Opposition website Kaleme.com reported seven arrests of participants in a ceremony in the Jamaran mosque in northern Tehran on Saturday, with relatives saying "they were taken to Tehran's Evin prison".
Conservative website nasimonline.ir and alef.ir also reported the arrests and showed pictures of former premier Mousavi being held by some people at the gathering.
Mousavi and reformist Mehdi Karroubi were defeated by Mahmoud Ahmadinejad in the 2009 presidential election, and alleged fraud when the incumbent was re-elected.
Their claim led to deadly street violence and a bloody crackdown on dissent by the regime.
Both Mousavi and Karroubi have now been under house arrest for more than two years.
Media also reported that banners reading "Death to the dictator", "Political prisoners must released" and "The prime minister of the Imam (Ayatollah Ruhollah Khomeini) must be freed," were seen at the meeting.

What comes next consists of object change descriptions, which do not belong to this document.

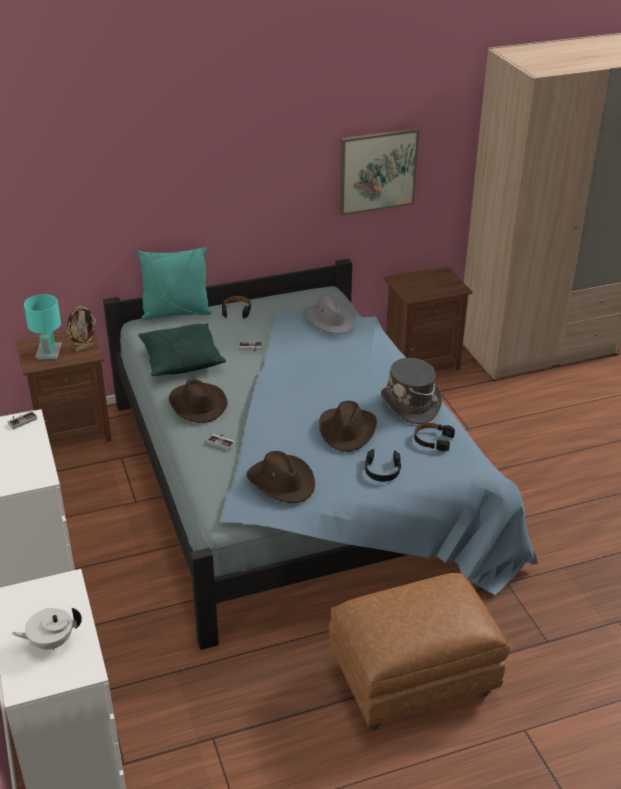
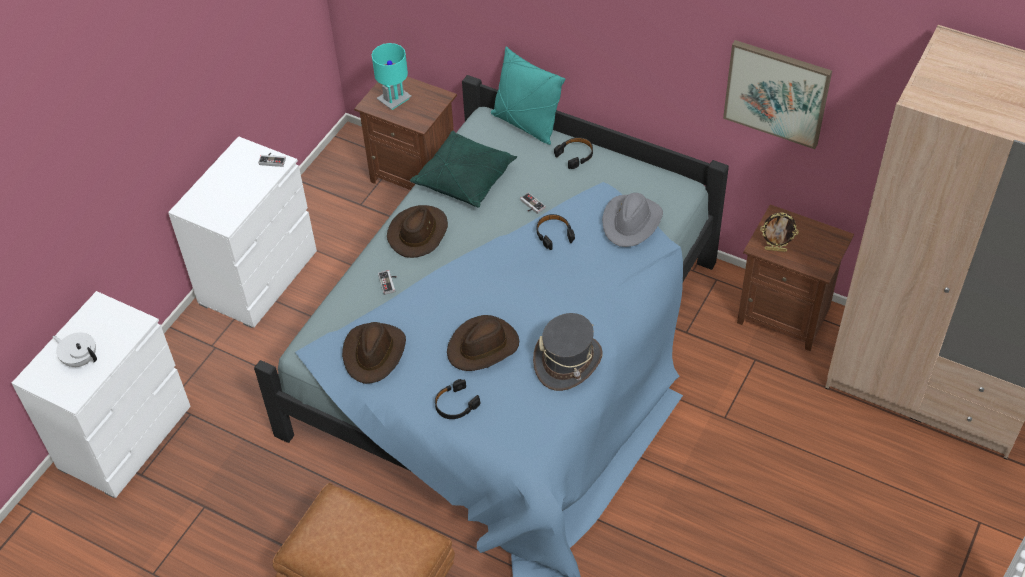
camera: 50 degrees right, 15 degrees up
(84, 348) = (423, 112): picture frame -> picture frame (775, 249)
(432, 440) = (533, 410): black headphones -> black headphones (554, 234)

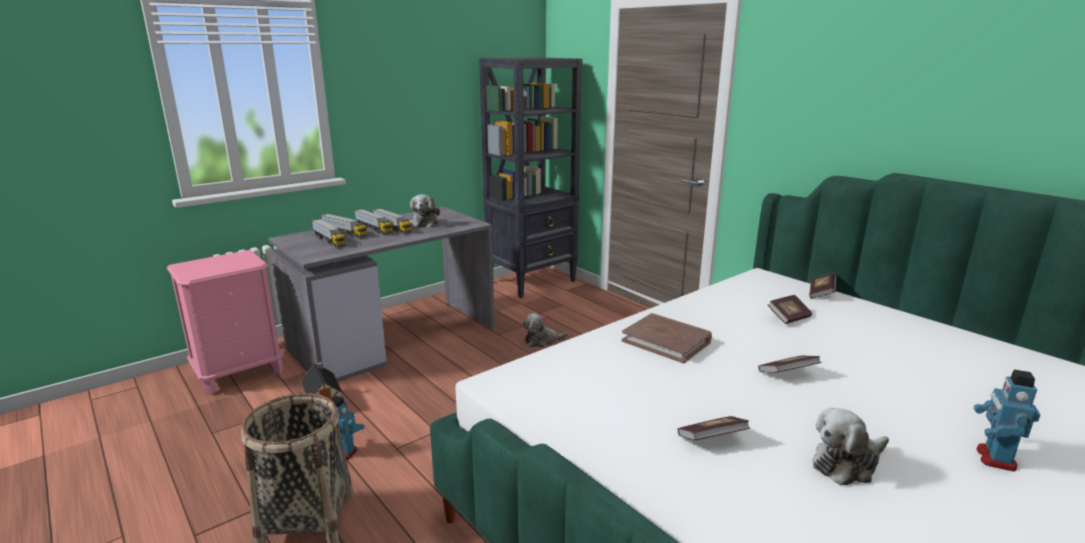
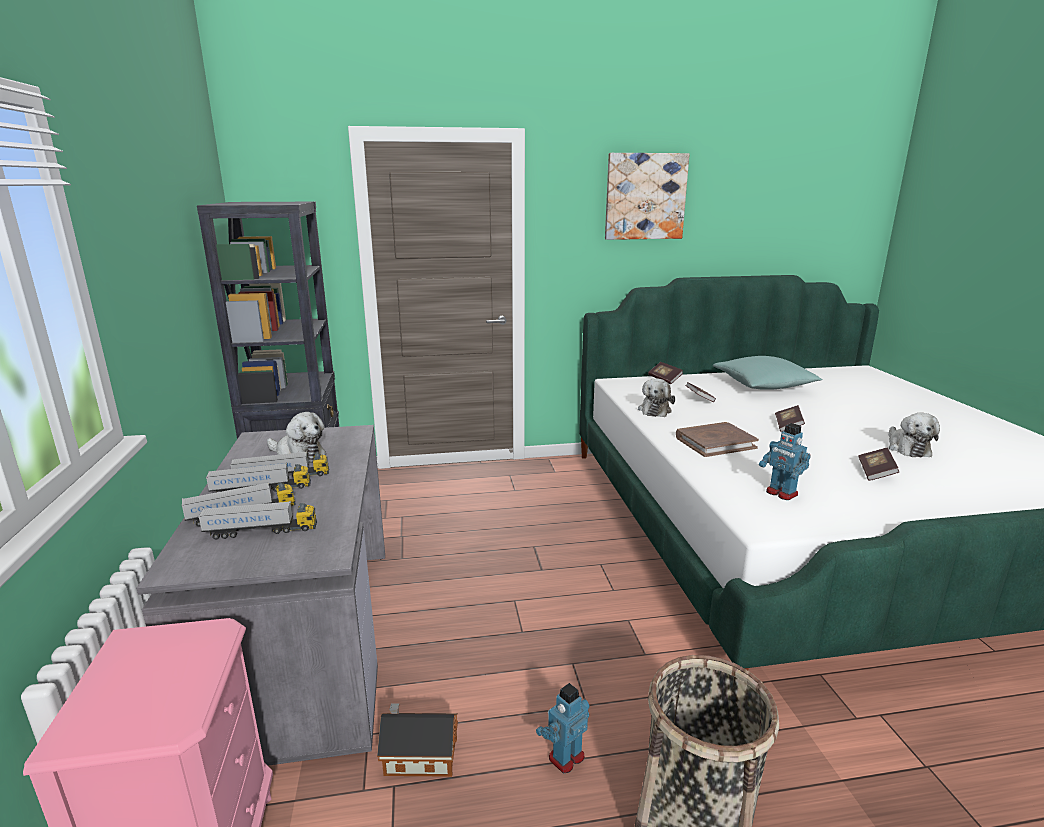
camera: 60 degrees left, 0 degrees up
(542, 341) = (451, 537): plush toy -> plush toy (655, 410)
(868, 62) = (645, 196): none -> picture
(920, 346) = (763, 386): none -> turquoise pillow
(994, 458) = (901, 417): toy robot -> toy robot (781, 493)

Mousavi was prime minister, a now defunct post under the new constitution, from 1981 to 1989 during Khomeini's rule.
Police issued a warning to candidates on Sunday after the Jamaran mosque incident.
"One of the candidates' obligations is not to follow the leaders of the sedition in 2009," national police chief General Esmaeel Ahmadi Moghaddam was quoted by the ISNA news agency as saying.

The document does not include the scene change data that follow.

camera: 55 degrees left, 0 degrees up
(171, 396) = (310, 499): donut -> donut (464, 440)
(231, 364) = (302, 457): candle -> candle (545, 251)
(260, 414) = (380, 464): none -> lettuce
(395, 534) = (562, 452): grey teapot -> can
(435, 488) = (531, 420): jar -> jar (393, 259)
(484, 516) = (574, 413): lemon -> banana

"What occurred may not be linked to the candidate, but some people may have wanted to take advantage of the situation.
"The police will carry out its duty and confront those who seek to take anti-revolutionary actions," he added.
Earlier, a spokesman for Rowhani's campaign did not confirm the arrests to AFP, saying that "some people tried to disrupt the meeting".
Rowhani's office issued a statement condemning "any improper action" and asking everyone to respect the law and remain calm.
The moderate Rowhani is one of eight candidates approved by constitutional watchdog the Guardians Council to stand for president on June 14.
He is considered close to former reformist president Mohammad Khatami (1997-2005), and was Iran's chief nuclear negotiator between 2003 and 2005.
Although reformists are weak politically, Rowhani is hoping to harvest their votes along with those who would have voted for the former pragmatic president, Akbar Hashemi Rafsanjani.
Rafsanjani was disqualified from standing by the Guardians Council.